Grandiosa manifestazione di cordoglio

 

Tutta Trieste, commossa ma pure indignata, si è stretta intorno ai tre inviati della RAI uccisi il 28 gennaio scorso a Mostar: Marco Lucchetta, Alessandro Ota (sloveno), Dario D’Alessio (la cui moglie è slovena). Si è finalmente capito che la guerra in Bosnia Erzegovina non è poi tanto lontana, come molti sostengono. Ma mentre laggiù la diversità etnica è ancora tra le principali cause della mattanza in atto, a Trieste, dove pure questa diversità c’è, forse per la prima volta è stata coralmente superata, almeno in buona parte e, c’è da augurarselo, non momentaneamente.

Nella cattedrale di S. Giusto, dove le tre bare hanno ricevuto l’affettuoso omaggio della cittadinanza accorsa in massa, si è pregato nelle due lingue, così sono stati letti alcuni passi del vangelo, così si è auspicato che il nobile sacrificio dei caduti serva ad aprire i cuori alla pace, nella ex Jugoslavia e ovunque infuriano assurdi conflitti razziali di altra specie.

Trieste sia, col suo ruolo multietnico, un luogo di pace, di incontro tra Est e Ovest: più o meno, questo concetto è stato presente nei commenti delle autorità, dei rappresentanti del mondo politico, sociale, culturale, del lavoro, della gente che ha partecipato alla grandiosa manifestazione di cordoglio: “No ai nazionalismi fomentatori di odio e di guerra” stava scritto su un manifesto sorretto da un gruppo di cittadini. “Il loro sacrificio – ha detto il vescovo Lorenzo Bellomi – spinga a cancellare ogni odio, a bandire tutti i nazionalismi da tutte le parti.
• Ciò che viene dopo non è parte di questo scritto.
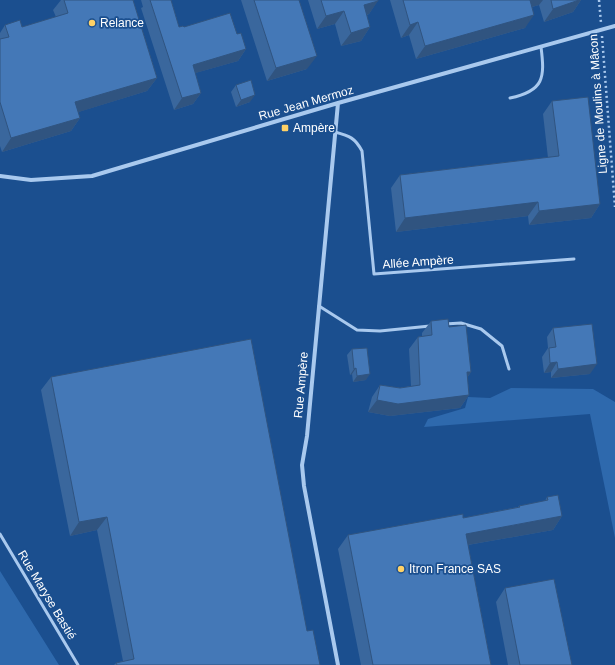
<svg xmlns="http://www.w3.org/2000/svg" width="615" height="665" viewBox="0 0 615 665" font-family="Arial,sans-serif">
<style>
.green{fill:#2e69ad}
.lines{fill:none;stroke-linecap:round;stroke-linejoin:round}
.path{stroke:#a9c9ee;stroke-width:2.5;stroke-dasharray:2 3;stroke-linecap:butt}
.lane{stroke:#a9c9ee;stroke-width:3}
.street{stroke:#a9c9ee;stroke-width:4}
.wall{fill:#3a679d}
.shaded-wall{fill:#305480}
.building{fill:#4478b7;stroke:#305480}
.poi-dot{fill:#ffd166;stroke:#1b4f8f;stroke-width:1.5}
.labels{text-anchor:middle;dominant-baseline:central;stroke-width:3.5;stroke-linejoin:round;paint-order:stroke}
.poi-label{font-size:12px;fill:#fff;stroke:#1b4f8f;text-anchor:start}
.street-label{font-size:12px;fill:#fff;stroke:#1b4f8f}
</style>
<rect width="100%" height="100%" fill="#1b4f8f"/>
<path class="green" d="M511,388L593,389L615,402V538L590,414L424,427L428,419L465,408L468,397L490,398Z
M0,571L59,665H0Z"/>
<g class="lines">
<path class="path" d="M599,0L601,23
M602,36L615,207"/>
<path class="lane" d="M510,98C544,91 545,78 541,47
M335,132C350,136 355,138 362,151L374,274L574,259
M319,306L357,330L380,331L430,326
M445,324L461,323L481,329L502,346L509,369
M0,534L78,665"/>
<path class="street" d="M0,176L31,180L92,176L338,103L615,26
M338,665L304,486L302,465L307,436L338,103"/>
</g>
<path class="wall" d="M61,0H133L157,78L147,91L78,112L80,118L71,131L2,152L0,146V33L5,25L22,27L56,17L53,10Z
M141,0H171L179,27L237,34L246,49L238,61L195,73L201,93L193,104L174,110L141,8L143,7Z
M241,0H299L307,69L267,81Z
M308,0H378L369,14L367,15L370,27L361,41L341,46L335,24L317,29Z
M390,0H581L573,12L544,22L539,5L532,7L525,28L416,59L409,35L401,38Z
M236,85L250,102L236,107L231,92Z
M552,101L600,204L591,218L529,225L528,216L396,232L391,188L400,175L548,158L543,114Z
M431,321L449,327L471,372L467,378L469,395L460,408L390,416L368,412L372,397L380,385L400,388L411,386L409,349L418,337L422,336V333Z
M553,328L590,374L551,378V372L544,373L542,357L548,348L547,337Z
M352,349L366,380L353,382L352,374L350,375L347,355Z
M51,377L307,631L320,665H114L116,663L123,661L97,530L70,536L41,390Z
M547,497L562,516L553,530L468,545L491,665H361L338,549L348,535L463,518L518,507L519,506L545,501Z
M505,588L572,665H508L496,602Z"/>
<path class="shaded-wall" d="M527,0H543L539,5L520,10Z
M579,0H581L573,12L544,22L553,9Z
M378,1L369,14L355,18L364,5Z
M344,11L335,24L317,29L326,16Z
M534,15L525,28L416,59L425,46Z
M418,22L409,35L401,38L410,25Z
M370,27L361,41L341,46L351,33Z
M246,49L238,61L185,76L193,65Z
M317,56L307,69L267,81L276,68Z
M157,78L147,91L66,116L75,102Z
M201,93L193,104L174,110L182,98Z
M255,95L250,102L236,107L241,100Z
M80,118L71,131L2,152L11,138Z
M538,202L528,216L396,232L405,218Z
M600,204L591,218L529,225L539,211Z
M557,362L551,372L544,373L550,363Z
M597,364L590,374L551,378L558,369Z
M356,368L352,374L350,375L354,369Z
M467,372H471L463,384Z
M370,374L366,380L353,382L357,376Z
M469,395L460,408L390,416L368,412L377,400Z
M562,516L553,530L456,547L466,534Z
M107,517L97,530L70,536L79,522Z"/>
<path class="building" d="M64,0H133L157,78L75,102L80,118L11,138L0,102V39L9,37L5,25L20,20L22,27L68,13Z
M150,0H171L179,27L183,26L184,27L230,13L237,34L241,33L246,49L193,65L201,93L182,98Z
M254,0H299L317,56L276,68Z
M321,0H378V1L364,5L370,27L351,33L344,11L326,16Z
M403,0H530L534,15L425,46L418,22L410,25Z
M551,0H579L553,9Z
M251,80L255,95L241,100L236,85Z
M588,97L600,204L539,211L538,202L405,218L400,175L559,156L552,101Z
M448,319L449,327L466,325L471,372H467L469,395L398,404L377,400L380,385L400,388L420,385L418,337L432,335L431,321Z
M592,324L597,364L558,369L557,362L550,363L549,348L556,347L553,328Z
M251,339L307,631L313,630L320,665H117L116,663L134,659L107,517L79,522L51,377Z
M367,348L370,374L357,376L356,368L354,369L352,349Z
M558,495L562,516L466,534L491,665H373L348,535L463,514V518L520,507L519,506L548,500L547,497Z
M554,579L572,665H520L505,588Z"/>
<g class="poi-dot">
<circle cx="92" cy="23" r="4"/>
<rect x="281" y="124" width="8" height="8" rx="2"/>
<circle cx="401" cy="569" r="4"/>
</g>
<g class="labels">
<g class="poi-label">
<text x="100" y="23">Relance</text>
<text x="293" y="128">Ampère</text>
<text x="409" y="569">Itron France SAS</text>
</g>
<g class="street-label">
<text transform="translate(306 103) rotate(-16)">Rue Jean Mermoz</text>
<text transform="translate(598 104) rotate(-94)">Ligne de Moulins à Mâcon</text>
<text transform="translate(418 262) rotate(-4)">Allée Ampère</text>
<text transform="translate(301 385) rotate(-85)">Rue Ampère</text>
<text transform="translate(47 595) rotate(59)">Rue Maryse Bastié</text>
</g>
</g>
</svg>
Le onoranze ai caduti a Mostar si sono iniziate subito dopo l’arrivo in aereo delle tre bare che sono state esposte in una grande sala della sede RAI. Fin dalle prime ore di domenica 30 gennaio una lunga fila di persone ha atteso per ore per firmare il registro posto all’ingresso. E questo fino a tarda sera. Poi il trasferimento nella cattedrale di S. Giusto, tra una folla di migliaia di donne, uomini, ragazzi e ragazze. Giovanni Spadolini ha rappresentato il Presidente della Repubblica Oscar Luigi Scalfaro, il Ministro Livio Paiadin il governo.
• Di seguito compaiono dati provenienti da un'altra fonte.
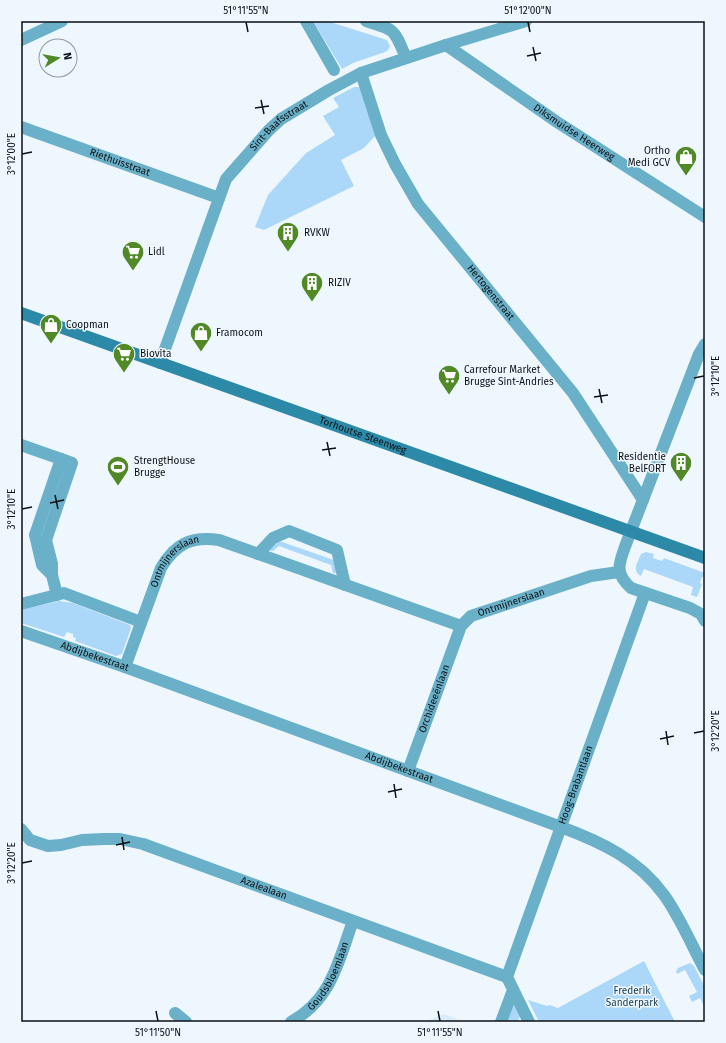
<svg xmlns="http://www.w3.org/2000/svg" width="726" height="1043" font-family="'Fira Sans',sans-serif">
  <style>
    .built { fill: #daecf9 }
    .green { fill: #abd8f9 }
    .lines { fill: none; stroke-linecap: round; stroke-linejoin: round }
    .minor { stroke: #6ab0c9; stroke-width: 12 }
    .secondary { stroke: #2c8aa8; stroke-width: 12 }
    .ticks { fill: none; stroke: #0d1114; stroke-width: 1.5 }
    .labels { text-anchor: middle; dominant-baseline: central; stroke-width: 3; stroke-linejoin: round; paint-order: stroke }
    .street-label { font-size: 10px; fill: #0d1114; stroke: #eff7fe }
    .poi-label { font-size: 10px; fill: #0d1114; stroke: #eff7fe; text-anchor: start }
    .park-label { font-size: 10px; fill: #14384f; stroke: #eff7fe }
    .neatline { fill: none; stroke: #0d1114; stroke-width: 1.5 }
    .ticks-label { font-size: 10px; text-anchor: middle; fill: #0d1114 }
  </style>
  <rect width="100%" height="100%" fill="#eff7fe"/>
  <path class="built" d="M444,1014l21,8h-40z"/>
  <path class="green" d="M313,21h14l60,19 3,6 -2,4 -3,2 -32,11 -11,6z
    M354,87h6l16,48 -12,13 -23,12 13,26 -90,44 -9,-3 13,-32 38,-42 29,-18 -12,-19 16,-9 -6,-9z
    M279,541l55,19 4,13h-5l-2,-8 -52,-19 -6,5h-3v-4z
    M646,552l8,2 -1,4 9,3 2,-3 41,15 -2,4h-1l-2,6 2,1 -5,13 -6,-2 2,-8 -49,-18 -3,7c-10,-5 -3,-14 0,-22z
    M59,601l14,2 57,22 1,3 -9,26 -6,2 -41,-15 1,-3 -3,-1v-3l-6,-2 -3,5 -43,-14v-13z
    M644,961l31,61h-136l-11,-22 19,6 3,-1 8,3z
    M690,963l4,3 11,21v21l-5,-10 -8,4 -3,-6 8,-4 -12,-22 -8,4 -1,-2 2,-4z
    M514,1004l6,12 -2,6h-11z"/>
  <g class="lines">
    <g class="minor">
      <path d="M306,21l28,49"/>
      <path d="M366,21c30,9 28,8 40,37"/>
      <path d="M21,40l41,-19"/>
      <path id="s1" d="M446,45l111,77 148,95"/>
      <path id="s2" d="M361,73l20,62 14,29 23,40 155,189 70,107"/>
      <path id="s3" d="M21,127l198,71"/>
      <path d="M705,344l-6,10 -73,190c-7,19 -12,29 5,44l59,20 11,6 4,7"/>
      <path id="s4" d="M160,363l66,-184 43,-49 12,-11 48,-29 32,-17 85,-28 80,-24"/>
      <path d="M21,445l40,14 -26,76 7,30 10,10 5,20"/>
      <path d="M258,554l15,-16 16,-7 48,19 8,35"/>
      <path d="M52,575v-11l-6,-24 26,-77 -11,-4"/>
      <path d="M21,604l43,-11 77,29"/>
      <path id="s5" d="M21,631l104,36 436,160c40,15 77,32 103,68 16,22 28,51 41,75"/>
      <path id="s6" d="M125,667l36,-99c14,-24 30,-32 58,-28l242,86"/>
      <path id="s7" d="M408,771l53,-145 10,-10 120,-40 28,-4"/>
      <path id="s8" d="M21,829l9,11 18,6 13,-1 21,-5 22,-1h16l23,5 364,133"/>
      <path id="s9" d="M507,977l138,-384"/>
      <path d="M507,977l22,45"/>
      <path d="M175,1013l11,9"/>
      <path id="s10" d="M291,1022c41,-23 47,-60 62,-101"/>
      <path d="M501,1022l12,-32"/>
    </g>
    <path class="secondary" id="s11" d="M21,313l684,245"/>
  </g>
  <path class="ticks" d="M246,22l2,10M528,22l2,10M533,47l3,14M527,56l14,-3M261,100l3,14M255,108l14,-2M22,154l10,-2M694,378l10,-2M599,389l3,14M594,397l14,-2M327,442l3,14M322,450l14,-2M55,495l3,14M50,503l14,-3M22,509l10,-2M666,731l2,14M694,733l10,-2M660,739l14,-3M394,784l2,14M388,792l14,-3M122,837l2,13M116,845l14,-3M22,863l10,-2M156,1011l2,10M438,1011l2,10"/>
  <defs>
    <g id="shop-pin" transform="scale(1.15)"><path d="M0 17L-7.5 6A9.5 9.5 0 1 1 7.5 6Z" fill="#508925" stroke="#eff7fe"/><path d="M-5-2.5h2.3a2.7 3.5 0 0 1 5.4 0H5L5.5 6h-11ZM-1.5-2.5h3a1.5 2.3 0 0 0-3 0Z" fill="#fff"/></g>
    <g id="building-pin" transform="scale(1.15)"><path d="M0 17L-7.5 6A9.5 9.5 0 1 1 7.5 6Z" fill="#508925" stroke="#eff7fe"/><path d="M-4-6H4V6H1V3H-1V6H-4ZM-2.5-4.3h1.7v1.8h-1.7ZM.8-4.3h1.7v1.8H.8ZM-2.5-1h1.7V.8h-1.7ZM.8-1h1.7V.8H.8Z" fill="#fff"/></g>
    <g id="supermarket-pin" transform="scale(1.15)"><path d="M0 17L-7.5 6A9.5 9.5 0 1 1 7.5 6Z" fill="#508925" stroke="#eff7fe"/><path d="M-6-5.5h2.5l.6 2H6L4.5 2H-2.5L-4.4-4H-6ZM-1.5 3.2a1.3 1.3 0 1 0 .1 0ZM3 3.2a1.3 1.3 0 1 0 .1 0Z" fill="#fff"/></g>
    <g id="stadium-pin" transform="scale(1.15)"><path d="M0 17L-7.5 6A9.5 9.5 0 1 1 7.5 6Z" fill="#508925" stroke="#eff7fe"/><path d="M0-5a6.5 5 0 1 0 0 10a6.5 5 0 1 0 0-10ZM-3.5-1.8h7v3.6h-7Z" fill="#fff"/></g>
  </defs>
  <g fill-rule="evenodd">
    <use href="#shop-pin" x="686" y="157"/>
    <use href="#building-pin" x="288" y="233"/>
    <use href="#supermarket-pin" x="133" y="252"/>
    <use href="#building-pin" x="312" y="283"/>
    <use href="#shop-pin" x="51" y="325"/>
    <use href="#shop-pin" x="201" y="333"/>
    <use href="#supermarket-pin" x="124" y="354"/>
    <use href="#supermarket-pin" x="449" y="376"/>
    <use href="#building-pin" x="681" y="463"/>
    <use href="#stadium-pin" x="118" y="467"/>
  </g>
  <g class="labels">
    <g class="street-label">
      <text stroke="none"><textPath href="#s4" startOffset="271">Sint-Baafsstraat</textPath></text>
      <text stroke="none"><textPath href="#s1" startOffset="155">Diksmuidse Heerweg</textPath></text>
      <text stroke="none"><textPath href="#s3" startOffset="105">Riethuisstraat</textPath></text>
      <text stroke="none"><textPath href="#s2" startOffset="258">Hertogenstraat</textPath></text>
      <text stroke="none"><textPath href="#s11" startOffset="363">Torhoutse Steenweg</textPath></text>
      <text stroke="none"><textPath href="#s6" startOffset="120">Ontmijnerslaan</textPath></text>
      <text stroke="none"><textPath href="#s7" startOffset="211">Ontmijnerslaan</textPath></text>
      <text stroke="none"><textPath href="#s5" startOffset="78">Abdijbekestraat</textPath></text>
      <text stroke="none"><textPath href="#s7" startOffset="77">Orchideeënlaan</textPath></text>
      <text stroke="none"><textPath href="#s5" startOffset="402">Abdijbekestraat</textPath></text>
      <text stroke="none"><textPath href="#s9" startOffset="204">Hoog-Brabantlaan</textPath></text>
      <text stroke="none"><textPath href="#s8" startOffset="258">Azalealaan</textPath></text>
      <text stroke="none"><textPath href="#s10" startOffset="61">Goudsbloemlaan</textPath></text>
    </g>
    <g class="poi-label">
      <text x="670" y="151" text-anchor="end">Ortho<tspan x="670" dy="12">Medi GCV</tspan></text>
      <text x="304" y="233">RVKW</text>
      <text x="148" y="252">Lidl</text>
      <text x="328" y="283">RIZIV</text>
      <text x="66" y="325">Coopman</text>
      <text x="216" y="333">Framocom</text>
      <text x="140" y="354">Biovita</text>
      <text x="464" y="370">Carrefour Market<tspan x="464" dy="12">Brugge Sint-Andries</tspan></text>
      <text x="666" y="457" text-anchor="end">Residentie<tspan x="666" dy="12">BelFORT</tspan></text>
      <text x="134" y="461">StrengtHouse<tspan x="134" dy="12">Brugge</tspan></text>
    </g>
    <g class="park-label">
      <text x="632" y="991">Frederik<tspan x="632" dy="12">Sanderpark</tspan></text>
    </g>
  </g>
  <rect width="726" height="1043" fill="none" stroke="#eff7fe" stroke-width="44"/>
  <g transform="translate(58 58) rotate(79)"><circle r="19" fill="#eff7fe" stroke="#959ba0"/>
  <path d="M0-3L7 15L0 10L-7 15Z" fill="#508925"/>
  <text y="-6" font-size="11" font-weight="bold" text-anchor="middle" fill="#0d1114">N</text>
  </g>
  <rect x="22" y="22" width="682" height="999" class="neatline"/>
  <g class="ticks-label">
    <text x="246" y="14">51°11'55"N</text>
    <text x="528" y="14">51°12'00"N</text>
    <text transform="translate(11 154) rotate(-90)" y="4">3°12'00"E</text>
    <text transform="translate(715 376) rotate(-90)" y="4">3°12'10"E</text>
    <text transform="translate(11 509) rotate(-90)" y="4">3°12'10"E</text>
    <text transform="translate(715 731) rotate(-90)" y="4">3°12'20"E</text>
    <text transform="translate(11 863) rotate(-90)" y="4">3°12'20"E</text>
    <text x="158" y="1036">51°11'50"N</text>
    <text x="440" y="1036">51°11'55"N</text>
  </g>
</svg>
C’erano tutte le autorità civili e militari locali, con il sindaco Riccardo Illy, i presidenti della Giunta e del Consiglio regionale, il commissario alla Provincia, dirigenti sindacali, lavoratori, sportivi (Lucchetta scriveva anche di sport), studenti, intellettuali, il Collegio del mondo unito, parlamentari e molti altri. Compiuto il rito religioso, le salme sono state trasportate, tra gli applausi della folla, in tre diversi cimiteri: quella di Lucchetta a Trieste, di Ota e di D’Alessio rispettivamente a S. Dorligo della Valle e a Prosecco, due località del circondario in grande maggioranza abitate da sloveni, anche qui accolte e salutate da grandi folle di concittadini.

Alla cerimonia hanno partecipato delegazioni dell’ANED, dell’ANPI e dell’ANPPIA, che hanno espresso il loro profondo cordoglio, ma anche un monito: i partigiani, gli ex deportati nei campi di concentramento nazisti, gli ex perseguitati politici antifascisti – dice il documento approvato dalle tre associazioni – che hanno conosciuto personalmente, da vicino, gli orrori del razzismo, esprimono il loro profondo cordoglio per la perdita dei tre inviati della RAI a Mostar, vittime dello stesso odio razzista e ricordano ancora una volta la necessità di intensificare più che mai la lotta contro la teoria e la pratica di quei principi disumani, perché se si dimentica il passato si è condannati a riviverlo.

Come sta accadendo sotto i nostri occhi, a cinquanta anni di distanza dalla fine della seconda guerra mondiale”.